Sunday, June 29, 2014

Need Inspiration? 3 Simple Creativity Hacks

Giant Guitars at Austin Airport
On a recent trip I visited Austin, Texas, and was intrigued by the display of creativity that welcomed me to the baggage pickup area. Giant, colorful guitars -- a nod to the music for which Austin is known -- dot the luggage carousels, and create a sense of gaiety and fun for the weary traveler.
Adding a dash of creative thinking to your day can spark a host of new ideas. Many people grasp new ideas that emerge from their mind during the night. The mind is at rest; new ideas flow with ease. Without a jumble of emails and meetings clogging the mind, creativity has a clear path.
How many of us keep a notepad by the bed for those nocturnal ideas? Why not try it -- my last book title came to me during the night. Many writers know the value of this simple tactic to capture fleeting ideas.
During the day, it's easy to confuse busy-ness for productivity. But some of the most important discoveries have broken through during moments of daydreaming. These are the what-if moments that can change your life, or the lives of others, the spot where daydreaming meets creative thinking.
So, how can we replicate the early hour between sleep and wakefulness, when the mind plays with ideas and ah-ha moments emerge? How can we intentionally foster creativity every day?

Information provided
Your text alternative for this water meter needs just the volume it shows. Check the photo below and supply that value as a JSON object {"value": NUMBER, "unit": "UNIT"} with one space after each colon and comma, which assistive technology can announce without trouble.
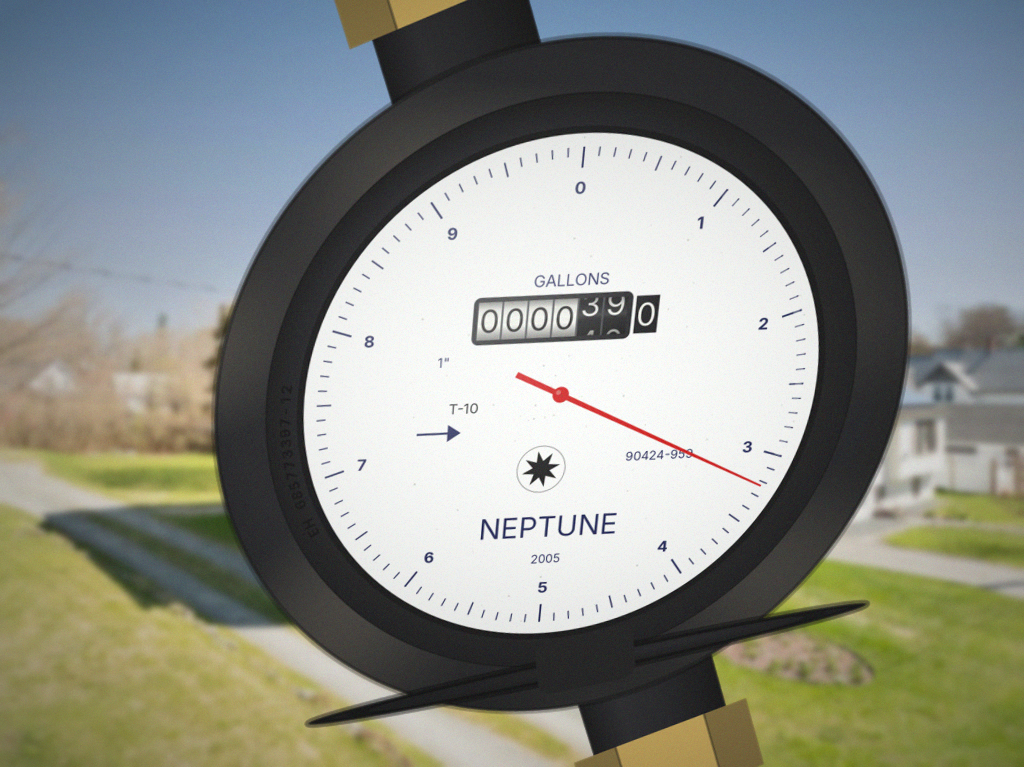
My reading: {"value": 393.2, "unit": "gal"}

Work item A
List every hyphenated word in the creativity post.
Work item B
Answer these questions using the creativity post, each on its own line:
(i) Which city did the writer visit on a recent trip?
(ii) What does the post suggest keeping by the bed?
(iii) What came to the writer during the night?
The material that comes after the creativity post is separate from it.

Expected output A
busy-ness, what-if, ah-ha

Expected output B
(i) Austin, Texas
(ii) A notepad
(iii) The writer's last book title